▸ Brief: Could you repeat, exactly and with no pictures, only the lines from the start of the records through the line containing "regret their crimes"?

▸ Provided records:
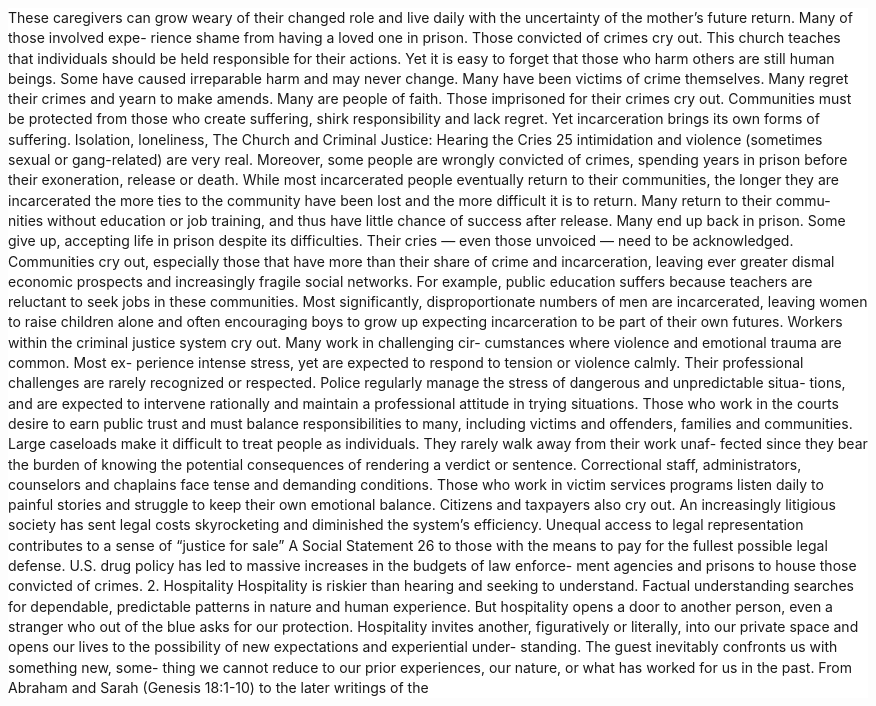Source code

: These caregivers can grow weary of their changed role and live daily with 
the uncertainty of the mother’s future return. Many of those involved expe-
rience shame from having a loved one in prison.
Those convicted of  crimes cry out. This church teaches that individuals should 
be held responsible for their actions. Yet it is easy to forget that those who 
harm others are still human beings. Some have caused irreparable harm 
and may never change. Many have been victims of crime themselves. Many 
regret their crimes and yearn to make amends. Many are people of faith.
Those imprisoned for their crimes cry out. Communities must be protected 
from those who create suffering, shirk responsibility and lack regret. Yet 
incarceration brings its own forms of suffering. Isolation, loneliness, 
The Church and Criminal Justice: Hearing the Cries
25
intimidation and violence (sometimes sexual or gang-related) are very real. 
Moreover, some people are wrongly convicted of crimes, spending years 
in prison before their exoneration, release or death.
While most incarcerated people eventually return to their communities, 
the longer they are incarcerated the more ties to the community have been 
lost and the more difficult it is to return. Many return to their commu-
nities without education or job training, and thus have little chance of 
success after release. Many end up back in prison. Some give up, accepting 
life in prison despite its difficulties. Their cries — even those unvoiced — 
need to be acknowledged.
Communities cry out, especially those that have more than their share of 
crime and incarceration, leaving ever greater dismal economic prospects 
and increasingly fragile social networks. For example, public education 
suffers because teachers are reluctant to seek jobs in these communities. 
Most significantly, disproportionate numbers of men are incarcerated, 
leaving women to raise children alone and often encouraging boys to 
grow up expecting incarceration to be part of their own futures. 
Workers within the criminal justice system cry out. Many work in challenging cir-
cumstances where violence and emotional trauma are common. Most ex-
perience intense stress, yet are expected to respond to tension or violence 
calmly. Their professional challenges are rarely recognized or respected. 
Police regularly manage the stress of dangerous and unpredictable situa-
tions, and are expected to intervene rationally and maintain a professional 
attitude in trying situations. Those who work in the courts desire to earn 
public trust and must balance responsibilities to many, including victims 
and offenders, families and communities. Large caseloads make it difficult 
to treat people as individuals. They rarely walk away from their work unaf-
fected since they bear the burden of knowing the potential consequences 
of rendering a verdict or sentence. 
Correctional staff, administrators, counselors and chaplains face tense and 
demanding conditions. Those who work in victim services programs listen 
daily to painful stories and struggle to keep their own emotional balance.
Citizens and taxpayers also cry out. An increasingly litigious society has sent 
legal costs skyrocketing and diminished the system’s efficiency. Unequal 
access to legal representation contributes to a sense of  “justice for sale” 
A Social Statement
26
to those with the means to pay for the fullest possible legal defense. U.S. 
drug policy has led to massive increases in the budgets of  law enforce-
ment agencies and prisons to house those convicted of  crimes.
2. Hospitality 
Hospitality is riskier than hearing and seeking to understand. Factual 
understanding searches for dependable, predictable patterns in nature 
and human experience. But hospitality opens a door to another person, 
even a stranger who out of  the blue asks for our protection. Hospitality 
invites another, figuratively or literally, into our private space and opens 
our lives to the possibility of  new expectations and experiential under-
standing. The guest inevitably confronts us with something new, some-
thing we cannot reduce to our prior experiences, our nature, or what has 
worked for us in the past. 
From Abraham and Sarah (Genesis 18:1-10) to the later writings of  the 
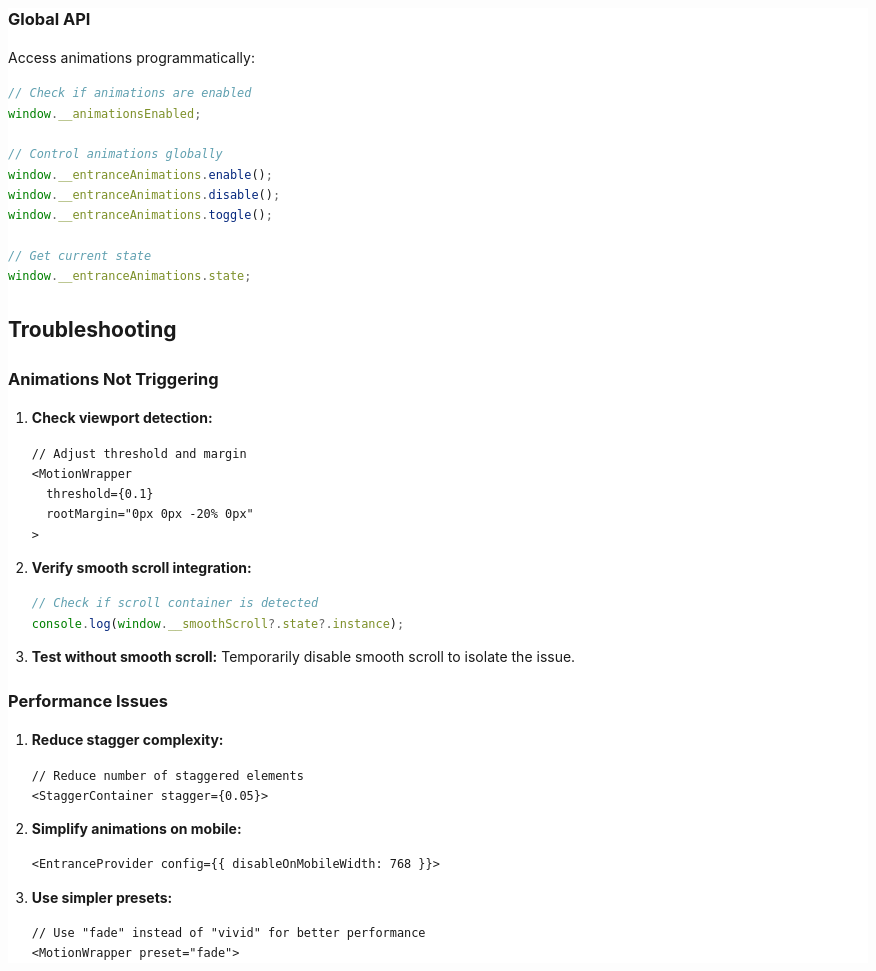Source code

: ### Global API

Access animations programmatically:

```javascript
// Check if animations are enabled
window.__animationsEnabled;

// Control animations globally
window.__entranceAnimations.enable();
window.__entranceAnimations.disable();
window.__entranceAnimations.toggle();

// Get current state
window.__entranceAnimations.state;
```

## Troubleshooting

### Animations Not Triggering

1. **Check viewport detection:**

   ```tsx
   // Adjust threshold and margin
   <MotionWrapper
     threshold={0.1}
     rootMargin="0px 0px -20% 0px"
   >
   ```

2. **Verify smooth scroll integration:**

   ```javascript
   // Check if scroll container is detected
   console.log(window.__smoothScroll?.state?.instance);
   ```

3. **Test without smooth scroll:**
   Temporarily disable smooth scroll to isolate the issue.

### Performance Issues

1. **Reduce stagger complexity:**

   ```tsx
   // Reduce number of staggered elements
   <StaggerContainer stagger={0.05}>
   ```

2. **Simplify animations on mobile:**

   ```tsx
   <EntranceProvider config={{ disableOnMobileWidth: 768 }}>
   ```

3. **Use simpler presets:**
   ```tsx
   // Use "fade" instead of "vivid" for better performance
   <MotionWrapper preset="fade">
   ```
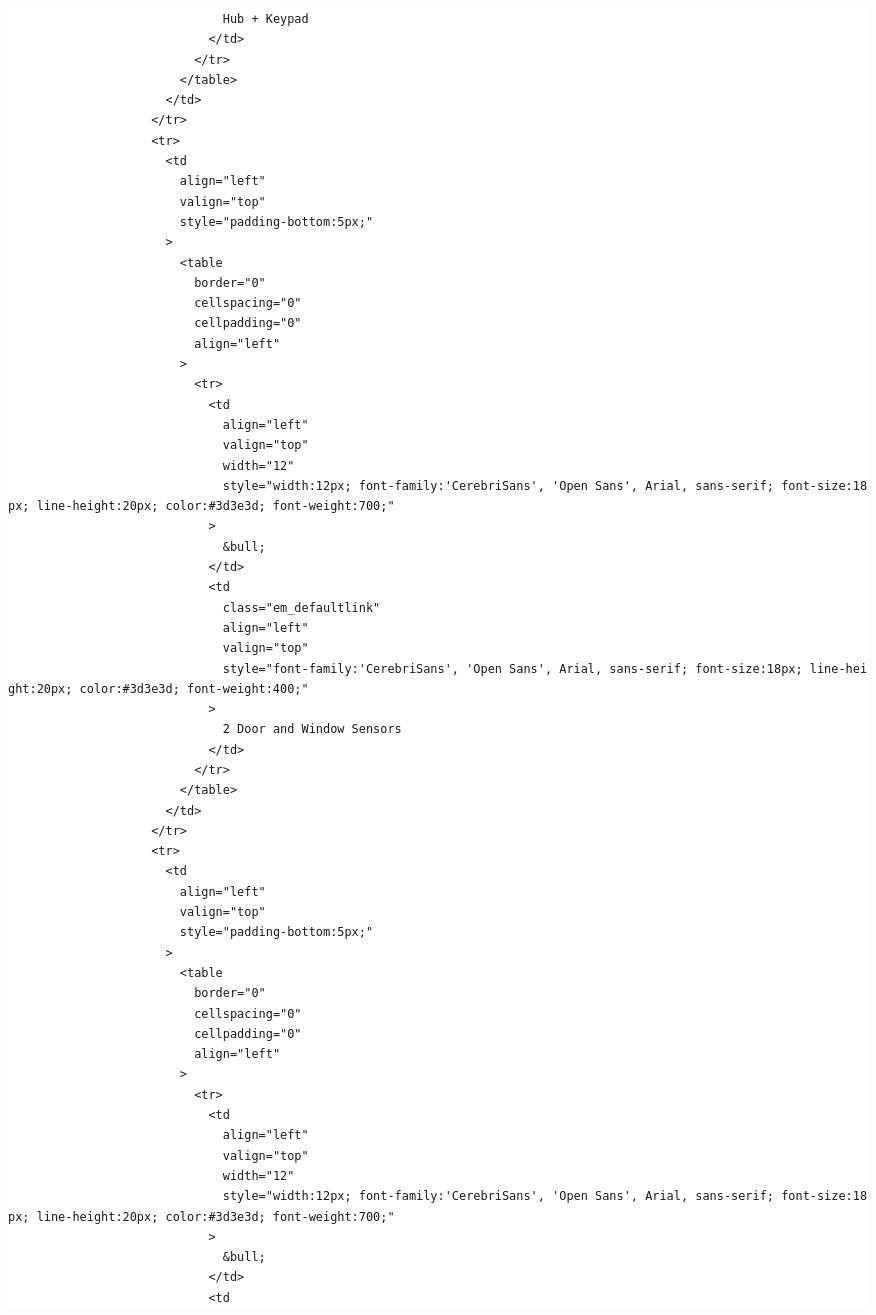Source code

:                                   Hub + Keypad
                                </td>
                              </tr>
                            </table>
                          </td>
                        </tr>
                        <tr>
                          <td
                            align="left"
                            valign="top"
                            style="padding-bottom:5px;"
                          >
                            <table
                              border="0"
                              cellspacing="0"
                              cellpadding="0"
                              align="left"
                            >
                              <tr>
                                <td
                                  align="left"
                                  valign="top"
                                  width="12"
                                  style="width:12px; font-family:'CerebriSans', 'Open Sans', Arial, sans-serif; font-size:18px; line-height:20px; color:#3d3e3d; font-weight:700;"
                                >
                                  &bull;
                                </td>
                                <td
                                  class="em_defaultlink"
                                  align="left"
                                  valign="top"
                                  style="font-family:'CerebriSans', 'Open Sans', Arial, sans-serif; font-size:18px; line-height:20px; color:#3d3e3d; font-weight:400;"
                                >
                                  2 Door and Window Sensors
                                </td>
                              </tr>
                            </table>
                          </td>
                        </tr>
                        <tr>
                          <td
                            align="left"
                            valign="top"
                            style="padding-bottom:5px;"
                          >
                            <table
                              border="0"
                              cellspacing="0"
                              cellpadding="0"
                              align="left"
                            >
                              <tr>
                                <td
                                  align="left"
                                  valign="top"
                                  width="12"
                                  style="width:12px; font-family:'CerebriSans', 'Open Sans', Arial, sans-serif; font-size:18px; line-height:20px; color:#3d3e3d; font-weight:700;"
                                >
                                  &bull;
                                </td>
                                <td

▸ Output of the exercise:
Source code

: These caregivers can grow weary of their changed role and live daily with 
the uncertainty of the mother’s future return. Many of those involved expe-
rience shame from having a loved one in prison.
Those convicted of  crimes cry out. This church teaches that individuals should 
be held responsible for their actions. Yet it is easy to forget that those who 
harm others are still human beings. Some have caused irreparable harm 
and may never change. Many have been victims of crime themselves. Many 
regret their crimes and yearn to make amends. Many are people of faith.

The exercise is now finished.